The number of ways N natural numbers can sum to a target T is easy to compute. If you think of it as placing N-1 dividers among T sticks, you should see the answer is (T+N-1)!/(T!(N-1)!).

However, our N natural numbers are restricted to [0, base) and so there will be fewer possibilities.
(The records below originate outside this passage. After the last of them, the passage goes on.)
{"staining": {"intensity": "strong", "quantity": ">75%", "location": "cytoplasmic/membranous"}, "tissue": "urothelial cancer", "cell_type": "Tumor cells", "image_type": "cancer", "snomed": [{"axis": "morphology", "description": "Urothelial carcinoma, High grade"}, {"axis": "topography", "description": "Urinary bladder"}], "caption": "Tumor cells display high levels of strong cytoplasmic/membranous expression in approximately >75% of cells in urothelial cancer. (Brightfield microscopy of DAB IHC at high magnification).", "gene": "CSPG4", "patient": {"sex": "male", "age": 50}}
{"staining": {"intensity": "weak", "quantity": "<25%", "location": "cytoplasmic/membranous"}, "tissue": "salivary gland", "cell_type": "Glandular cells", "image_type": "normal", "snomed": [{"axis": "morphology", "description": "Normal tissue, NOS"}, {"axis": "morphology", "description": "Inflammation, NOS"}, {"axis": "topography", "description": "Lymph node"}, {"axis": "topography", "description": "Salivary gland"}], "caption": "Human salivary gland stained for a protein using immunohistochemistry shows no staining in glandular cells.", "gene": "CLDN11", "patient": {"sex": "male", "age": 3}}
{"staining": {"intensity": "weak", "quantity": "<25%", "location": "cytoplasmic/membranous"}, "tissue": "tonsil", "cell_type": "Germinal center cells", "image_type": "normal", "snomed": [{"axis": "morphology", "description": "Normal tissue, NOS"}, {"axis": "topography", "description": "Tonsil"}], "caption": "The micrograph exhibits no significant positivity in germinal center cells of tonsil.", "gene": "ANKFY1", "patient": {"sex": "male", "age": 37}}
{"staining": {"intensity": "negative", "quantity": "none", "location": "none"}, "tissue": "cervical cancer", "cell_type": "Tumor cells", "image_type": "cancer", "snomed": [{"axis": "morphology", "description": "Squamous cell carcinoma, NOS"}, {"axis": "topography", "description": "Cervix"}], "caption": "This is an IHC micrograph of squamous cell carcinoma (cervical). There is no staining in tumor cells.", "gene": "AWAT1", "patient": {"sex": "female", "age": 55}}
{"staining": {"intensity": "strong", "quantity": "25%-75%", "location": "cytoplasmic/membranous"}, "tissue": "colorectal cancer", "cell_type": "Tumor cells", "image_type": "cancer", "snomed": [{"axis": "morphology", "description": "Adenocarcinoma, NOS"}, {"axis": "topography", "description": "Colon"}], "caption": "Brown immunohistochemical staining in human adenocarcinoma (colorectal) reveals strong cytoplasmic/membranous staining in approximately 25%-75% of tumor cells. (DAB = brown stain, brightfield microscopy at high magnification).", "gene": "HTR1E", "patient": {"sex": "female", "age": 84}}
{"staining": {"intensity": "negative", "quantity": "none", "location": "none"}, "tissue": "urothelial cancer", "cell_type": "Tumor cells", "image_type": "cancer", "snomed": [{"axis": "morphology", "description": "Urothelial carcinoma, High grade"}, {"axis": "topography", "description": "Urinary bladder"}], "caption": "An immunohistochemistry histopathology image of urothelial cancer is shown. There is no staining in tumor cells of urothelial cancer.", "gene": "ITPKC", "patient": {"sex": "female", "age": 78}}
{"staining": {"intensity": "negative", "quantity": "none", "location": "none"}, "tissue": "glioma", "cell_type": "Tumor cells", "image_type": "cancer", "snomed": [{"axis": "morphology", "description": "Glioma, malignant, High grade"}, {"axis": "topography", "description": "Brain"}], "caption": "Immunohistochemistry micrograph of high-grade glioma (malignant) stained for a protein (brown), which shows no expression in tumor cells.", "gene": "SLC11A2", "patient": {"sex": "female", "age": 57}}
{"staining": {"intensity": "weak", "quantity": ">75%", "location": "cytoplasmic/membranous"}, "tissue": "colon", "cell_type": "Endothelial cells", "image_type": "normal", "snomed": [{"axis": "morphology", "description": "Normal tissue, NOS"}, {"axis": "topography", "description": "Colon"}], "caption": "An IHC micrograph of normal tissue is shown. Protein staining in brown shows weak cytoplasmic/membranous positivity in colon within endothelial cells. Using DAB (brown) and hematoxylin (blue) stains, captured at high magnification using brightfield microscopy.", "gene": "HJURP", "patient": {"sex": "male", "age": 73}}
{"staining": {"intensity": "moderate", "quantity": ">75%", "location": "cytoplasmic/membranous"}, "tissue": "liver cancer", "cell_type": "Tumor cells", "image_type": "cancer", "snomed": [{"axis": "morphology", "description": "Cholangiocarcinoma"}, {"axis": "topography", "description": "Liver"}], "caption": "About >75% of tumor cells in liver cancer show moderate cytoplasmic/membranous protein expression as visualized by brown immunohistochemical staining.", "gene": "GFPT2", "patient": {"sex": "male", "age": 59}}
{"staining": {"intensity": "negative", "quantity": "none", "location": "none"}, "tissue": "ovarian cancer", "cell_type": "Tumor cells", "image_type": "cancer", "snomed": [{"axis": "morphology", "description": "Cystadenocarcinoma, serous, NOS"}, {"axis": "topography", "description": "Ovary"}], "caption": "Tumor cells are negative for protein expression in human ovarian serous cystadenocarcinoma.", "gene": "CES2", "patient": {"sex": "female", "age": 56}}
I want to find a simple formula for this case as well.

The first thing I considered was deducting the number of possibilities where 'base' of the sticks had been replaced with a 'big stick'. Unfortunately, some possibilities are double counted because they have multiple places a 'big stick' could be inserted.

Any ideas?

Answer 1

You can use generating functions.

Assuming that the order matters, then you are looking for the coefficient of x^T in

(1 + x + x^2 + ... + x^b)(1 + x + x^2 + .. + x^b) ... n times

 = (x^(b+1) - 1)^n/(x-1)^n

Using binomial theorem (works even for -n), you should be able to write you answer as a sum of products of binomial coefficients.

Let b+1 = B.

Using binomial theorem we have

(x^(b+1) - 1)^n = Sum_{r=0}^{n} (-1)^(n-r)* (n choose r) x^(Br)

1/(x-1)^n = Sum (n+s-1 choose s) x^s

So the answer we need is:

Sum (-1)^(n-r) * (n choose r)*(n+s-1 choose s)

for any r and s subject to the condition that

Br + s = T.